- _ACTIVITY_:
In the text on acurin biosynthesis below, why was a non-homologous end-joining deficient strain of A. aculeatus constructed with CRISPR-Cas9?

Biosynthesis of acurin A and B, two novel isomeric fusarin C-like compounds from Aspergillus aculeatus


Peter Wolff
DTU Bioengineering, Technical University of Denmark, Lyngby, Denmark

This study presents the identification and proposed biosynthetic pathway for two stereoisomeric compounds of mixed polyketide-nonribosomal peptide origin that we named acurin A and acurin B. The compounds were discovered in extracts from Aspergillus aculeatus, a filamentous fungus known for the commercial utilization in the production of several enzymes. The structures of acurin A and B highly resemble the mycotoxin fusarin C produced by several Fusarium species. In our work, we used CRISPR-Cas9 to construct a non-homologous end-joining deficient strain of A. aculeatus, which enabled efficient gene deletions in the acurin gene cluster. Using gene-expression analysis in combination with metabolite profiling of gene-deletion strains, the gene cluster responsible for acurin production was delineated, which allowed us to propose a biosynthetic pathway for formation of acurin. Our results show that acurin is biosynthesized by an individual polyketide synthase and non-ribosomal synthetase. Moreover, at least six other enzymatic activities are required to complete the biosynthesis of acurin. This study shows how we exploit the CRISPR-Cas9 system in filamentous fungi for the rapid construction of fungal host strains that can be readily engineered to elucidate biosynthetic pathways.

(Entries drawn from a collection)
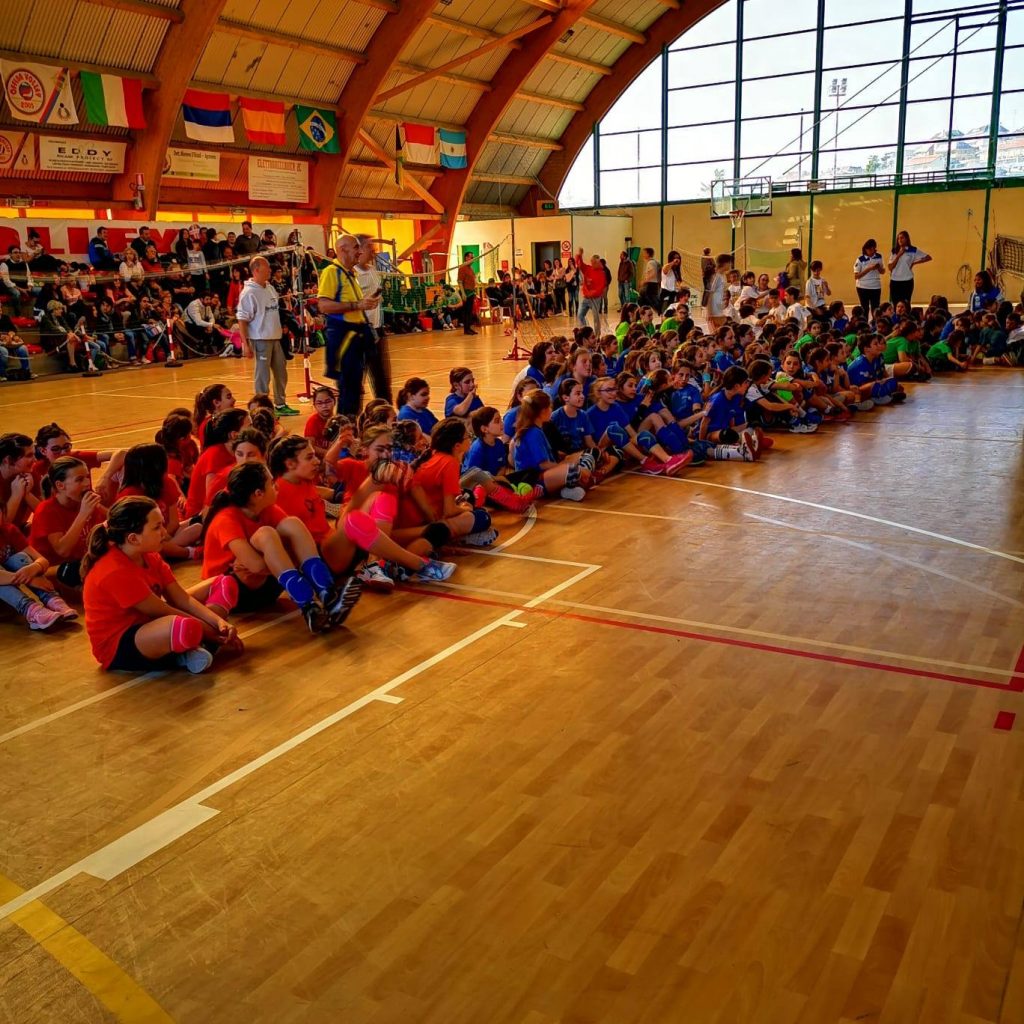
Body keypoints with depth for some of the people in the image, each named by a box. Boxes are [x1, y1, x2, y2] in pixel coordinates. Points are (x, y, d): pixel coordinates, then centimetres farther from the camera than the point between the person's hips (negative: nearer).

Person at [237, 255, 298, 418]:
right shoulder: (249, 292, -13)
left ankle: (280, 404, 27)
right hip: (260, 339, -8)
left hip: (275, 338, 8)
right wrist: (245, 343, -18)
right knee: (263, 375, -1)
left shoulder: (270, 288, 10)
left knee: (281, 371, 15)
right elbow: (242, 319, -15)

- _RESULT FOR THIS TASK_:
The non-homologous end-joining deficient strain made efficient gene deletions possible in the acurin gene cluster. Those deletions, together with gene-expression analysis and metabolite profiling of the deletion strains, allowed the cluster to be delineated and a biosynthetic pathway for acurin to be proposed.